Karena mayoritas literatur ditulis dalam bahasa Inggris, maka TOEFL/IELTS merupakan syarat bagi banyak program S3. Sedikit sekali mhs S3 yang bisa survived dengan TOEFL ’seadanya’. Cara mempelajari bhs Inggris adalah denga  memperhatikan pola-pola dan memperhatikan bagaimana orang Inggris menggunakan kata-kata bhs Inggris.
(4) Metodologi riset : bidang yang berbeda mengadopsi metodologi riset yang berbeda. Bahkan dalam keluarga Computing Curricula 2008 (Computer Science, Computer Engineering, Software Engineering, Information Systems, dan Information Technology) pun berbeda-beda, walau satu keluarga. Mhs S3 harus menguasai betul metodologi riset di bidangnya : apa yang dianggap sbg data, bukti riset, bgmn data dianalisis, dsb. serta mampu mengkritisi pendekatan tersebut terkait dengan keunggulan dana kelemahannya.

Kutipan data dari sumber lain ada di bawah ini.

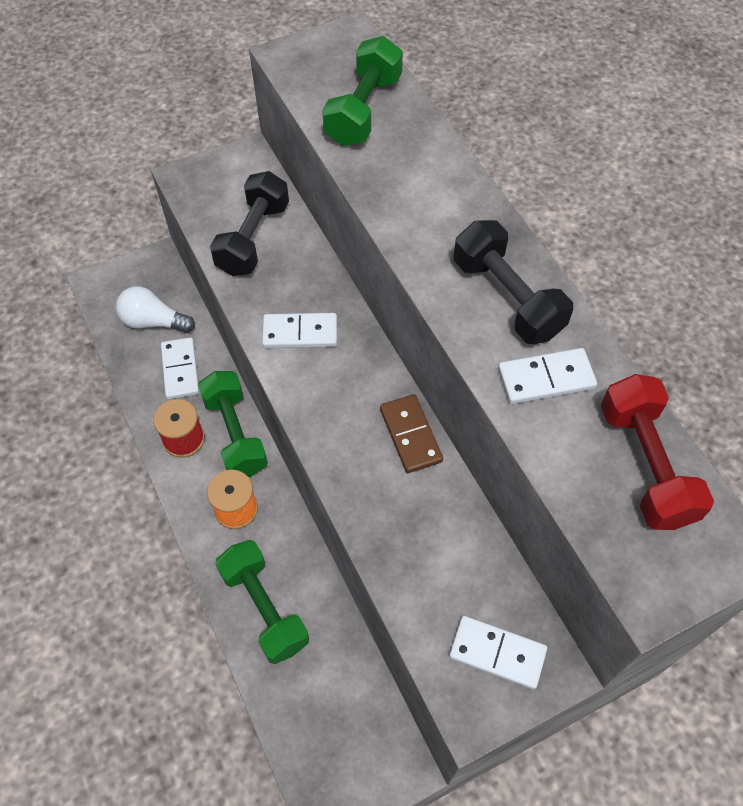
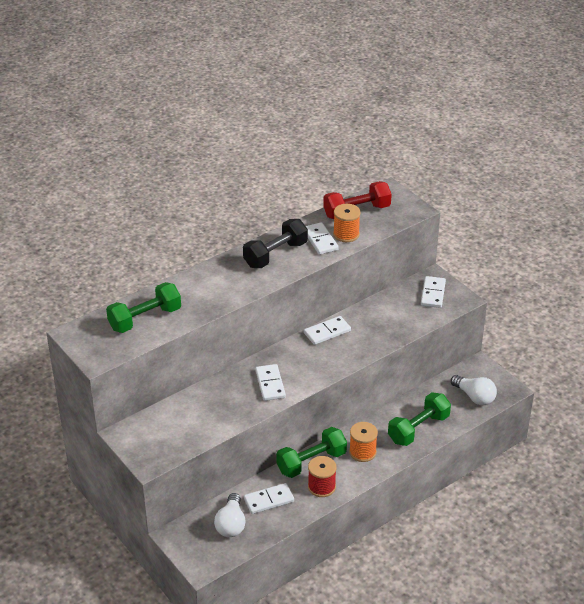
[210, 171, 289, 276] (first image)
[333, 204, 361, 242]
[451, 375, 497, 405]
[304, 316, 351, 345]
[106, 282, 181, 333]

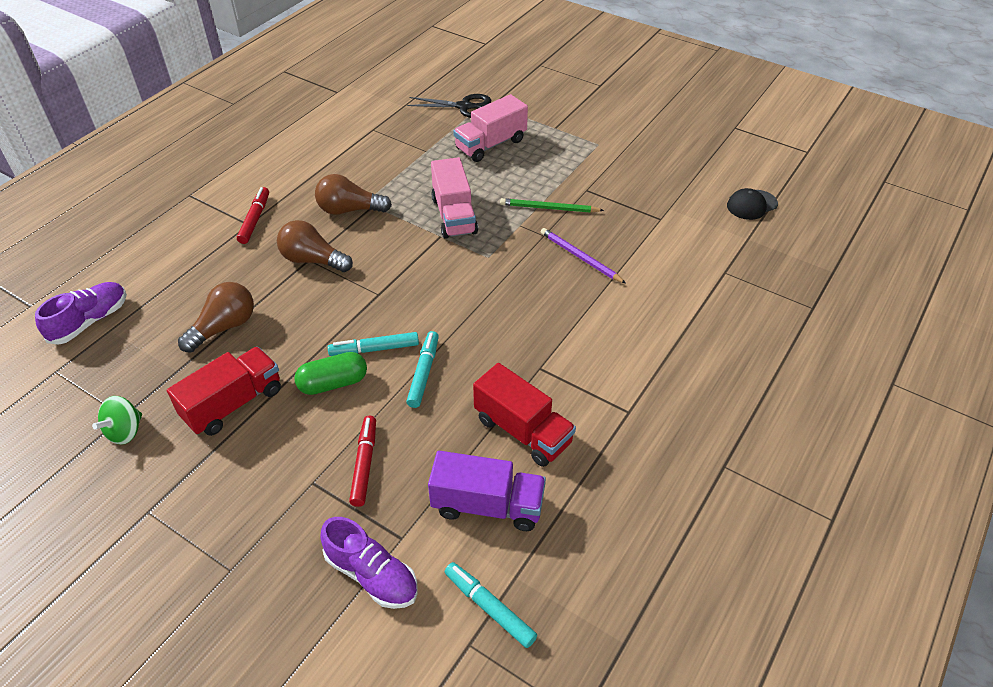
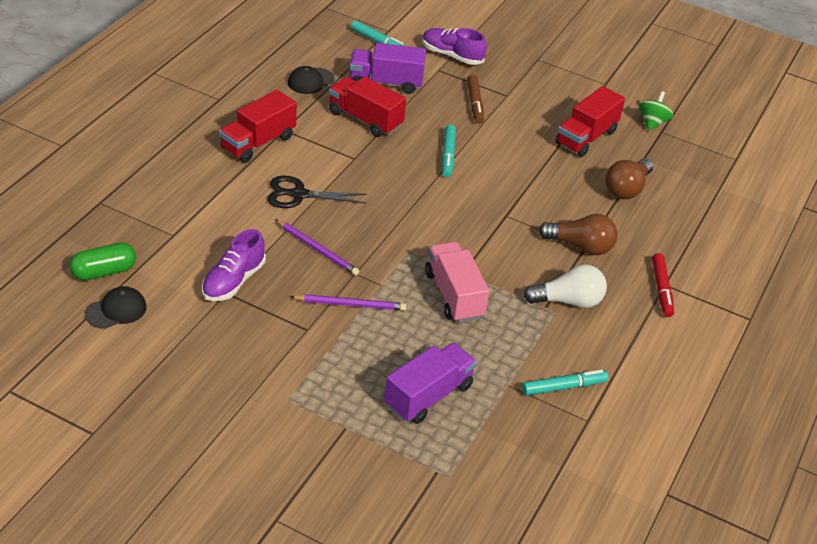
[219, 90, 297, 163]
[288, 66, 335, 94]
[202, 229, 266, 301]
[70, 242, 136, 281]
[522, 370, 609, 396]
[267, 176, 367, 208]
[523, 264, 607, 308]
[467, 75, 484, 124]
[384, 343, 477, 424]
[290, 294, 406, 311]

(5) Penguasaan teori dibidangnya. Teori sebaiknya diperoleh dari paper, bukan dari textbook. Sebuah thesis/disertasi bukan sebuah produk jadi. Kalau dalam pekerjaan S3 diperlukan menulis software atau menyusun hardware, maka software dan hadware tersebut ‘hanya’ diperlukan untuk membuktikan pendapat (thesis) mhs S3. Mhs S3 adalah researcher, bukan developer. Tidak ada gunanya menyusun software/hardware yang memnuhi kualitas industri, cukup prototype saja.
(6) Kedewasaan akademik (academic maturity)
Promotor/ko-promotor hanyalah memberi masukan. Setelah itu, terserah mhs S3 sendiri. Promotor/ko-promotor tdk bertugas mengkoreksi salah ketik, mereka hanya ada untuk mengkritisi posisi disertasi apakah sudah layak uji atau belum.  Disertasi adalah pekerjaan independen mhs S3, karena itu diperlukan kedewasaan akademik. Ketika saya ujian Ph.D, maka saya hanya menghadapi penguji internal, dan penguji eksternal. Supervisor saya tdk ada di ruang ujian, bahkan tidak menandatangani Thesis S3 saya. Di UGM, seorang promovednus harus berhadapan dengan 9 (sembilan) orang penguji. Di UK, ujian S3 dinamakan Ph.D Viva.
Sebuah proposal untuk penelitian S3 harus pula memenuhi syarat “doability” (dapat diselesaikan) dalam waktu 3 (tiga) tahun. Sebuah proposal yang memuat pertanyaan riset yang layak untuk pekerjaan S3 tetapi tidak dapat diselesaikan dalam waktu 3 tahun, bukanlah sebuah proposal yang baik. Isi proposal, selain pertanyaan riset, juga harus memuat jadwal pengerjaan (biasanya dikemukakan dalam bentuk Gantt Chart), serta metodologi penelitiannya (biasanya dikemukakan dalam bentuk flowchart).